To verify the results of the transcriptome analysis, we examined the proliferative capacity of huMSCs before and after stimulation and found a significant decrease in the number of proliferating cells after 2-factor stimulation (Fig. 5D). In addition, cell cycle analysis indicated that inflammatory factor stimulation retained huMSCs in the G1 phase and consequently reduced the number of cells in the G2 phase (Fig. 5E). This confirmed the transcriptomic results.

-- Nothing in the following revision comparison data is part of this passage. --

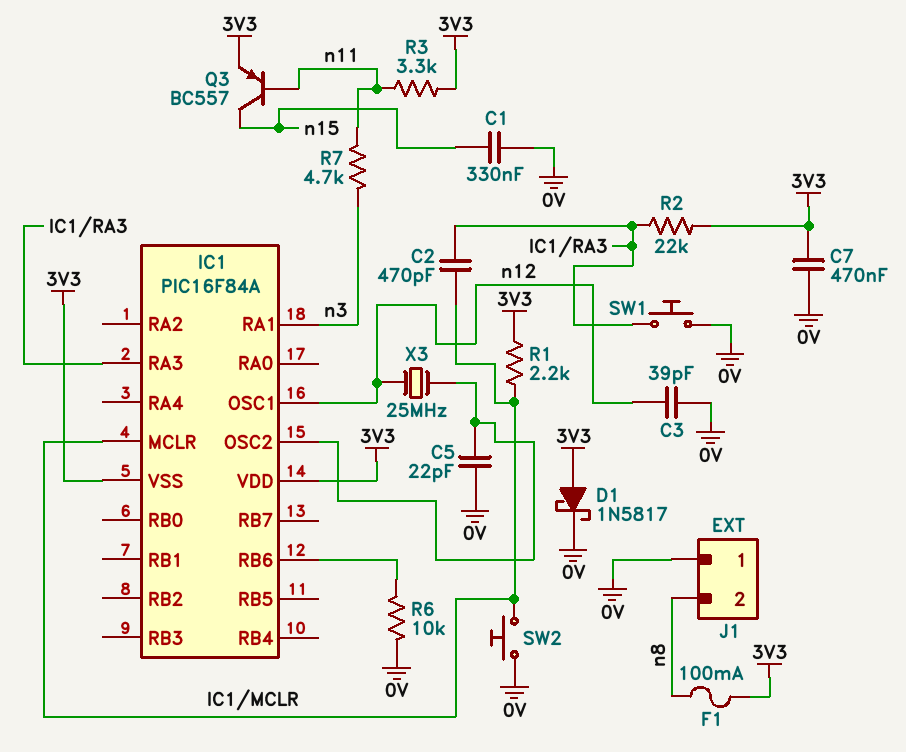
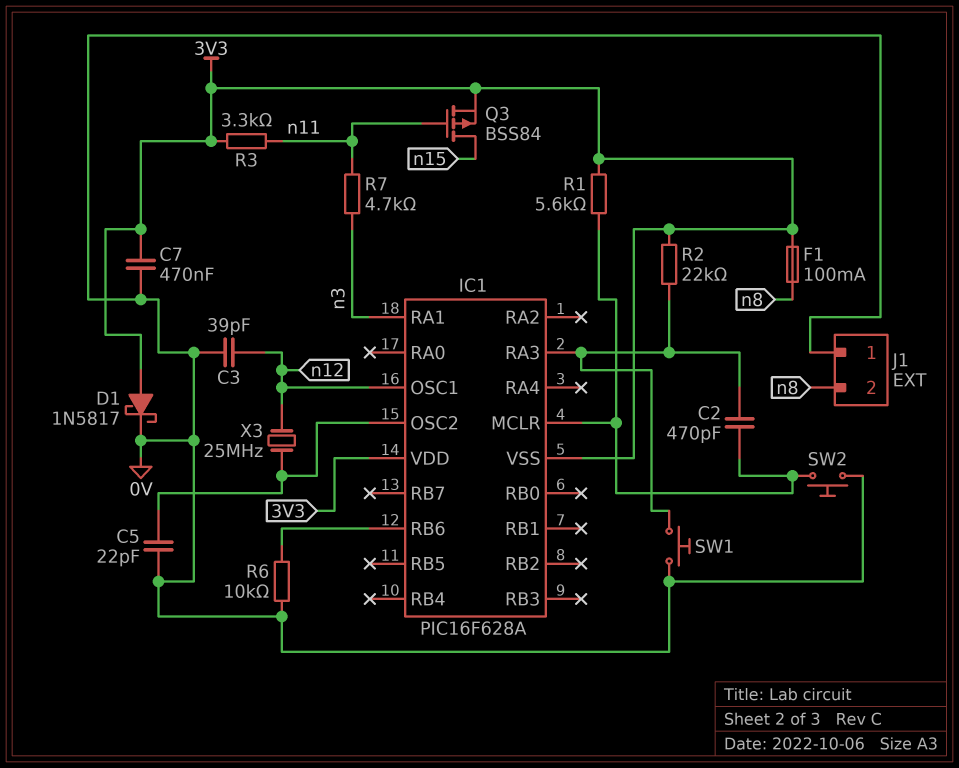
C1: 330nF (0V, n15) -> none
IC1: PIC16F84A -> PIC16F628A
Q3: PNP BC557 (B n11, C n15, E 3V3) -> PMOS BSS84 (G n11, D n15, S 3V3)
R1: 2.2k (3V3, IC1/MCLR) -> 5.6k (3V3, IC1/MCLR)

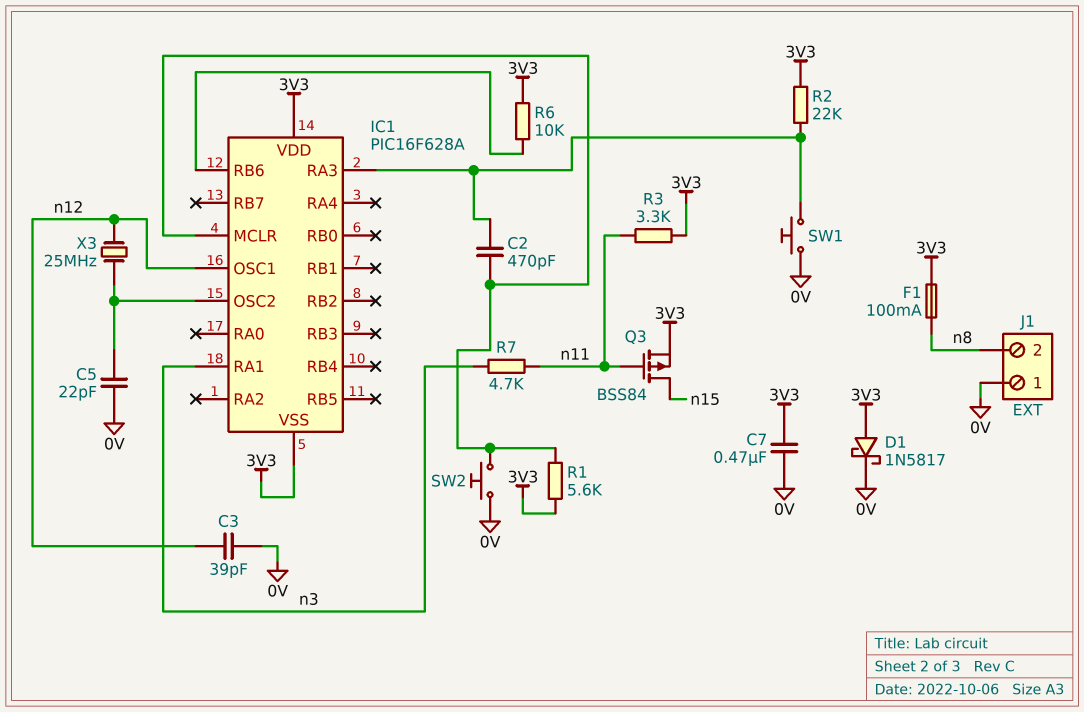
R6: 10k (0V, IC1/RB6) -> 10k (3V3, IC1/RB6)

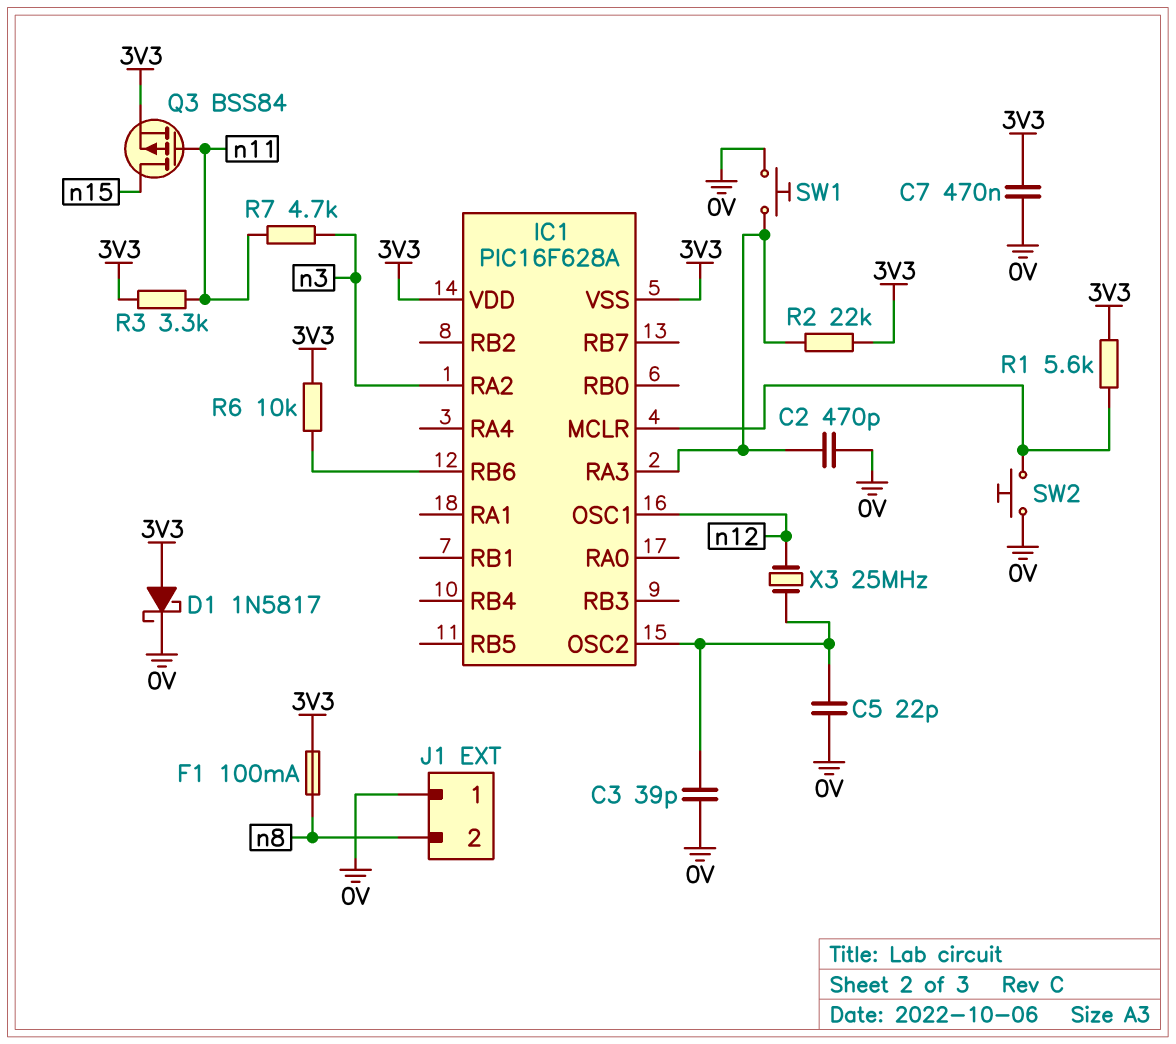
C2: 470pF (IC1/MCLR, IC1/RA3) -> 470pF (0V, IC1/RA3)
C3: 39pF (0V, n12) -> 39pF (0V, IC1/OSC2)
IC1 pin RA1: n3 -> none
IC1 pin RA2: none -> n3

We further analyzed the 227 genes, which were both upregulated by 2-factor stimulation and were positively correlated with capacities of BV2-cell inhibition (Fig. 6A, B). Function of these genes focused on immune related pathways included IFN-γ signaling pathway, Type I interferon production and antigen processing. Interestingly, based on gene set variation analysis (GSVA), genes linked to “protein deacetylation” and “autophagy”, while positively correlated with BV2 immune suppressive capacities of MSCs, were not upregulated upon 2-factor treatment (Fig. 6C and Supplementary Table S5). These results suggested that 2-factor stimulation, while potentially enhancing the immunomodulatory function of huMSCs by activating IFN-γ and NF-κB signaling pathways and eradicating donor-dependent variations of huMSCs, also made huMSCs proliferate much slower. Whether or not this is a desired feature for MSC-based therapeutic interventions would depend on the detailed therapeutic targets/purposes.